16. Apr 2012   Steuer

Mögliches Aus für europäische Ratingagentur: WKÖ-Präsident Leitl fordert Alternative von EU-Kommission

Christoph Leitl ©WKO/AWO

Wien. Die Beratungsfirma Roland Berger wird laut Medienberichten voraussichtlich nicht das nötige Startkapital von 300 Millionen Euro aufbringen um ihre geplante europäische Ratingagentur zu realisieren.

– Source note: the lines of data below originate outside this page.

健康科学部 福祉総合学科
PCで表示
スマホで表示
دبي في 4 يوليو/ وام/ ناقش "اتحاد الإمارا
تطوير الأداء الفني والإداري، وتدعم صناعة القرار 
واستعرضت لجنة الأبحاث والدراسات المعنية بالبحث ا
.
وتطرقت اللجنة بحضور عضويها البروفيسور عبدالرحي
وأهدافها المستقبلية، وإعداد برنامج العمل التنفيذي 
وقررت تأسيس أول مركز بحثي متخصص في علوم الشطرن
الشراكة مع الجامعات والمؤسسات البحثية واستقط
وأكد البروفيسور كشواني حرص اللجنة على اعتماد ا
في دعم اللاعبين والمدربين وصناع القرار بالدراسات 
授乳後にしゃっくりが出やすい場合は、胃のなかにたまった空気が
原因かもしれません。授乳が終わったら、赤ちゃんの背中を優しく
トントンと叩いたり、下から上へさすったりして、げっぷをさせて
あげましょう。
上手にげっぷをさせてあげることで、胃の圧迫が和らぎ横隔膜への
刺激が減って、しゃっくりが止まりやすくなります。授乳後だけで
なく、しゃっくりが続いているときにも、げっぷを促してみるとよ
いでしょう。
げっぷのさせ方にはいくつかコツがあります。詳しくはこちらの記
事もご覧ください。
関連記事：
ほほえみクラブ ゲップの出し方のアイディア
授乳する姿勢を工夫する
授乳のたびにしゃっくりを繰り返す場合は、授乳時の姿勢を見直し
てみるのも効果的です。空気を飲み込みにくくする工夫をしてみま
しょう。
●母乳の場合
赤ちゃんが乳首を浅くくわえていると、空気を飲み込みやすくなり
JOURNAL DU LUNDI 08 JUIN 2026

Angebliche ähnliche Pläne des Medienkonzerns Bertelsmann wurden bereits wieder dementiert.

Wirtschaftskammerpräsident Christoph Leitl verlangt nun im Fall eines Scheiterns des Roland Berger-Projekts, dass die EU-Kommission Alternativ-Pläne für eine europäische Ratingagentur vorlegt.

Die Beratungsfirma Roland Berger hatte Vorallem auf deutsche und französische Großbanken als Investoren gehofft, jedoch sollen diese wenig Interesse gezeigt haben, heißt es. Somit könnte das Projekt – das als europäisches Gegengewicht zu den drei großen amerikanischen Ratingagenturen Standard & Poors (S&P), Moody´s und Fitch gedacht gewesen war – zum Scheitern verurteilt sein, heißt es in der „Financial Times Deutschland“.

Dass der Medienkonzern Bertelsmann angeblich morgen eigene Pläne für den Aufbau einer Ratingagentur präsentieren wolle, würden mittlerweile dementiert. Bertelsmann will laut neuesten Berichten nur mit einer Machbarkeitsstudie unterstützend beim Aufbau einer staatlichen oder privaten Ratingagentur in Europa Hilfestellung leisten.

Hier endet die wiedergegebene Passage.